# Lake Isabella??



## Fish All I Can (Jul 18, 2010)

Alright me an my buds are plannin a couple a days fishing trip an we heard lake isabella was a great stocked lake. 

i check out the lakes site and it says its a members only lake but i look on other sites an some people say that its public so i was lookin for a straight answer


----------



## meatwad (Sep 29, 2004)

It is a public lake pay lake. You just need to buy a fishing ticket and start fishing. You can fish from shore or rent a rowboat.


----------



## machujanga (Sep 16, 2009)

I went a few weeks back. Horrible fishing. Hardly anyone was catching anything. Just saw a handful pull in small channels. Paid almost $10 for a 12 hour ticket and didn't catch a single cat. What are you fishing for?


----------



## Hook N Book (Apr 7, 2004)

Lake Isabella is actually a Hamilton county park that sits right next to the little Miami river. It's open to the public and you have to pay a fee to fish the lake itself.


----------



## mhumpjr (Mar 4, 2010)

You might have to buy a five dollar sticker if there is a guy in the booth. I've heard that there are monster bass in that lake, because nobody fishes for them. I think you would have to get a boat and fish the far side where all the cover is.


----------



## warden (Jun 14, 2007)

You need a sticker for your car/truck, good for the year. Fishing is 10 or 12 dollars per day. Over 60 free!! ist ticket . Stocked weekly.


----------



## crappie4me (Jan 25, 2009)

if you buy a $5.00 sticker for your car you can fill out the card they give you and send it in then they will send you 5 $1.00 coupons that you can use at any hamilton co park for anything like fishing tickets ..boat rental ..etc..so pretty much you get your $5.00 back just not in cash.


----------



## Streamhawk (Apr 25, 2008)

machujanga said:


> I went a few weeks back. Horrible fishing. Hardly anyone was catching anything. Just saw a handful pull in small channels. Paid almost $10 for a 12 hour ticket and didn't catch a single cat. What are you fishing for?

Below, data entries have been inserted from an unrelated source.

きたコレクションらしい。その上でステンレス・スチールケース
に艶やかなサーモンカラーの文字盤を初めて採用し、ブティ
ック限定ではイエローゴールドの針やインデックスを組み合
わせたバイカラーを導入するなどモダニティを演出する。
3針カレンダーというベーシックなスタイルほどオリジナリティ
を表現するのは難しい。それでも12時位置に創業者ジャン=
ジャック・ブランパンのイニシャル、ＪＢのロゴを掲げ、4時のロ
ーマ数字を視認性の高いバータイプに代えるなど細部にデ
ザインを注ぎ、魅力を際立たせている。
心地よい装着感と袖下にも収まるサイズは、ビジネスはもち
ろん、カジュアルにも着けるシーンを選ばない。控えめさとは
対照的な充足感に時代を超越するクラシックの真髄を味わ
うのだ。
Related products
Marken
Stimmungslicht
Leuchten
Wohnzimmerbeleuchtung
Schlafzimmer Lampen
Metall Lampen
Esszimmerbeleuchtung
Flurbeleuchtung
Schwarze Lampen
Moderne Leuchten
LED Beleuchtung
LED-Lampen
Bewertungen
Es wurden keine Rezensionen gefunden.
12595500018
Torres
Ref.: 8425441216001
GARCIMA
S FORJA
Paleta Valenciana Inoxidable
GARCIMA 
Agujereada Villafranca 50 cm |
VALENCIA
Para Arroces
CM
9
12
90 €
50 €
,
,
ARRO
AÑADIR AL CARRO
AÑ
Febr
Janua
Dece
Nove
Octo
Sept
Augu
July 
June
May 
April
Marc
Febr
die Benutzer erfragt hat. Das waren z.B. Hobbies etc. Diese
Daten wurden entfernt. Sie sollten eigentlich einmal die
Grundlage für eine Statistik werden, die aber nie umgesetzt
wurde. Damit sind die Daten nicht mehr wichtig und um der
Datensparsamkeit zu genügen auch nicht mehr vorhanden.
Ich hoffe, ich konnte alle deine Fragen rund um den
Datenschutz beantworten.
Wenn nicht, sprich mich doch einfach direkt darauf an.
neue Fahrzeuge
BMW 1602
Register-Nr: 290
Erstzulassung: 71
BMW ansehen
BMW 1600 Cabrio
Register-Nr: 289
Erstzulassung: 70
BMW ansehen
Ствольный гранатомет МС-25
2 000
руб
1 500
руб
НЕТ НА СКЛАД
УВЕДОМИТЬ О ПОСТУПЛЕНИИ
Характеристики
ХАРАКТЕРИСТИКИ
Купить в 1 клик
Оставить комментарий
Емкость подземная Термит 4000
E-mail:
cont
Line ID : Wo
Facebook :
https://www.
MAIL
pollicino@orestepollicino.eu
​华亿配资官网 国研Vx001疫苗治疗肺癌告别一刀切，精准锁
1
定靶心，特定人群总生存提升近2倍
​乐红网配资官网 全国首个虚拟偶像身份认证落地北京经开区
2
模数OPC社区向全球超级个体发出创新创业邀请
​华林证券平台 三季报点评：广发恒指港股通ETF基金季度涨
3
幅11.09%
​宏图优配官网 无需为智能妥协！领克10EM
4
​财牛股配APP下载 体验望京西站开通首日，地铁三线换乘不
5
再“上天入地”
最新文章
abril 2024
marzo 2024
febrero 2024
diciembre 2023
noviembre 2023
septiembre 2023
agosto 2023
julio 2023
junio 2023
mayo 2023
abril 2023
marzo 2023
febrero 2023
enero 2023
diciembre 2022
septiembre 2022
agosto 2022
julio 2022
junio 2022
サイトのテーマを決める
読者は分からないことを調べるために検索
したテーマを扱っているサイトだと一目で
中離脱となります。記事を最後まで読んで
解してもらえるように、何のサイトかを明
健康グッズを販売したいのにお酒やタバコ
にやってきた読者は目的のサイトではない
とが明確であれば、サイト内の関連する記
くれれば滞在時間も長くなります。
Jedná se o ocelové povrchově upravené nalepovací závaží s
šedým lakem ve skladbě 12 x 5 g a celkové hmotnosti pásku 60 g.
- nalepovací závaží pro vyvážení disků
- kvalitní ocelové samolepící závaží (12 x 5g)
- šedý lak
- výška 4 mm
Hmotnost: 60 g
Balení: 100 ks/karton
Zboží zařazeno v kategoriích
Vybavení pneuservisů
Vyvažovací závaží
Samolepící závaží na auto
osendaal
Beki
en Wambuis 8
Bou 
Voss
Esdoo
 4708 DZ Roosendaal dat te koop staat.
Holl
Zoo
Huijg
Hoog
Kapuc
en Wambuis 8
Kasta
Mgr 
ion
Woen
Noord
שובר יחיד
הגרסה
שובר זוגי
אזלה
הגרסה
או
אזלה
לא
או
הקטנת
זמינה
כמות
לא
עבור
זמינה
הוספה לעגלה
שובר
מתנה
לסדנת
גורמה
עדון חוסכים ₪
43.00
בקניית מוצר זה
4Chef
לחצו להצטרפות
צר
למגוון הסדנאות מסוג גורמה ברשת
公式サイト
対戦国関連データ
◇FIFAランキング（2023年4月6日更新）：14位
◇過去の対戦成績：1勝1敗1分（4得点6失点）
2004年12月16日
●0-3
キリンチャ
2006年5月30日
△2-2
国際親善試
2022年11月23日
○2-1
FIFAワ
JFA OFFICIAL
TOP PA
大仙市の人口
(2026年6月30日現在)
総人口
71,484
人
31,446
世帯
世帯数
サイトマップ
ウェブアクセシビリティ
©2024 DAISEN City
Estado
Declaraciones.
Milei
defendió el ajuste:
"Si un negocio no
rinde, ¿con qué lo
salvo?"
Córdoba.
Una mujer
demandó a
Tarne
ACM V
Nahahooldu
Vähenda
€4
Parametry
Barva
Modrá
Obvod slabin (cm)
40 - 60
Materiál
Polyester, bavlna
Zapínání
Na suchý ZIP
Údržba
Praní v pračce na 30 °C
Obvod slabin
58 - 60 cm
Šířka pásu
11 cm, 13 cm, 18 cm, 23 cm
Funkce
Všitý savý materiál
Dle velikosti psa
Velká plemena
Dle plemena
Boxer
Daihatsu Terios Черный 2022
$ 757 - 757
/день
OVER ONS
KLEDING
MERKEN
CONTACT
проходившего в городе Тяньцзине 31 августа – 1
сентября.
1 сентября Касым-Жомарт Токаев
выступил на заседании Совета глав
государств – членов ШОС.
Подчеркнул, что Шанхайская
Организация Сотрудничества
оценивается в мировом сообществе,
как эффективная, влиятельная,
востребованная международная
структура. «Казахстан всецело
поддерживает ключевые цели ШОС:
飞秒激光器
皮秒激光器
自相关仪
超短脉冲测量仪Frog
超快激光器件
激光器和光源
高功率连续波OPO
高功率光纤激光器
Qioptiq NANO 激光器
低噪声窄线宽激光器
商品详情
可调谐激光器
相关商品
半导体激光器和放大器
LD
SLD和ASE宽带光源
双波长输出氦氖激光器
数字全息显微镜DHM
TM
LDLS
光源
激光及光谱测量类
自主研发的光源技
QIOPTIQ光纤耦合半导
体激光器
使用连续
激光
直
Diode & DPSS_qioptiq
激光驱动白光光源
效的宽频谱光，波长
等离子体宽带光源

It's pretty much cat fishing lake. Guys say that they have caught crappies, some bass, but I have no idea where on that lake. I have gone there 2 times, did not do well at all.


----------



## slowroller (Jun 30, 2009)

I would not recommend lake isabella. The fishing is poor at best. There are much better places to fish in the area, including the little miami river which runs on the northern property line of that park. Just my thoughts. Though there was a newspaper article not long ago where a gentleman pulled a 90 lb.?? blue from that lake. I've fished there for years and would have to fish there for 10 more to pull, collectively, 90 lbs of fish from that lake. Just my thoughts, though. It is, however, a nice park.


----------



## Catfish John (May 10, 2004)

ok guys.. isabella isnt a bad lake.. ive fished it alot due to kids and alot of family members fishing with us.. heres some pics of catchs... LMB was on goldfish


----------



## roodavis (May 29, 2011)

There are actually two Lake Isabella's in Ohio. The one east of Columbus is a family owned private lake, no license needed, but you do need to be a member of their club.

The other is in the Greater Cincinnati area and is a Hamilton County Park. You will need to purchase a Motor Vehicle Pass ($3 daily or $10 annual) and fishing ticket. The annual MVP is good for all Hamilton County Parks and includes discount coupons worth more than the $10 pass.

For whatever reason I am not allowed to post links on my first post, but both lakes have more information on their respective websites, lake-isabella dot org for the Columbus lake and Hamilton County Parks for the Cincinnati lake.

Hope this helps.

Good luck and have some fun.


----------